→ PROBLEM DETAILS
Count the lines in the entries below that contain the string "voltage", treating uppercase and lowercase letters as distinct. State only the number.

→ EXCERPTED DATA
[Start of Attachment]
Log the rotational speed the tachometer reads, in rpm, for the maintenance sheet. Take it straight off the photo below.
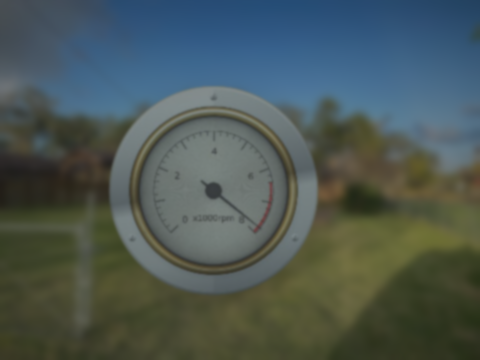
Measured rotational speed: 7800 rpm
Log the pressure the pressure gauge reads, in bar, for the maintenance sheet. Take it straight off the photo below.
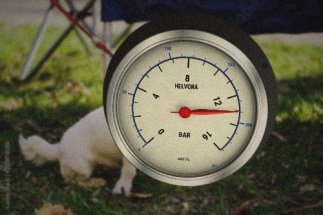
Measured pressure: 13 bar
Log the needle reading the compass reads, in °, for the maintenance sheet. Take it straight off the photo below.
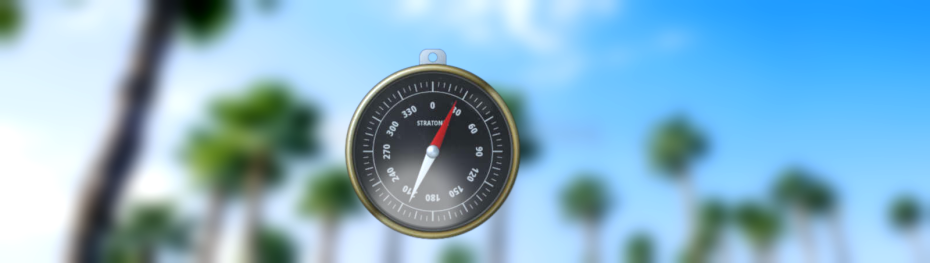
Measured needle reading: 25 °
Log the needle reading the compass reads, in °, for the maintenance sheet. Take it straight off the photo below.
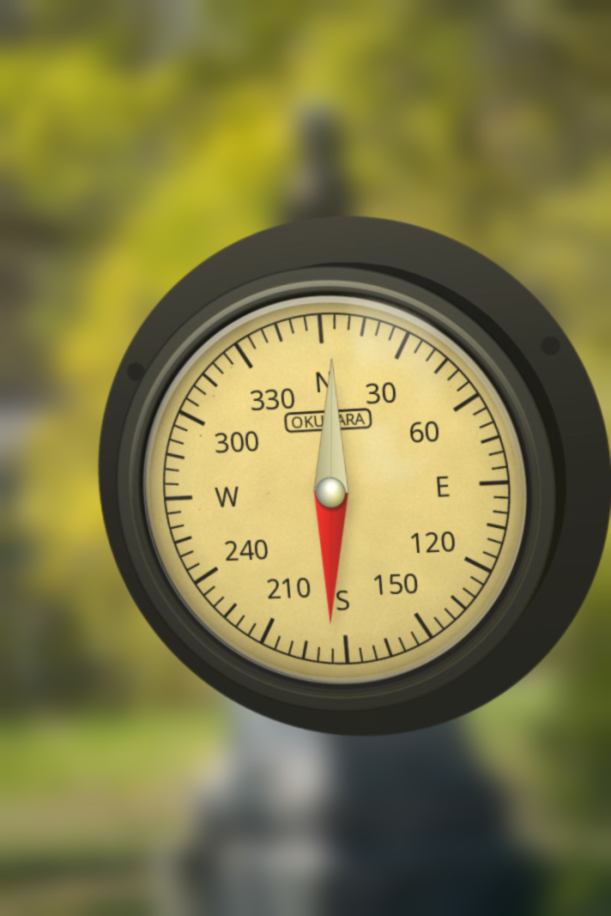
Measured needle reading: 185 °
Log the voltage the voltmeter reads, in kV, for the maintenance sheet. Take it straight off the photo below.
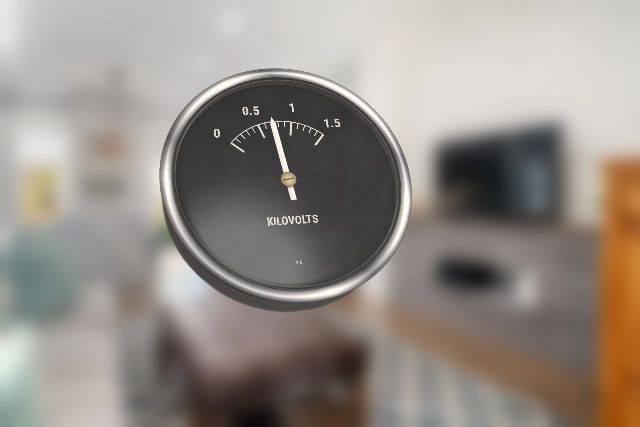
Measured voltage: 0.7 kV
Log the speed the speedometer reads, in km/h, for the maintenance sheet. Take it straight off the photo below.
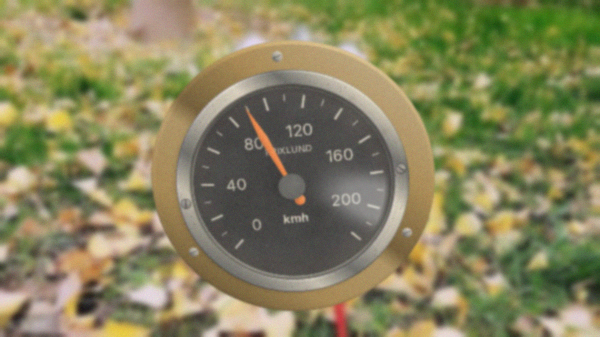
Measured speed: 90 km/h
[End of Attachment]
→ ANSWER SECTION
2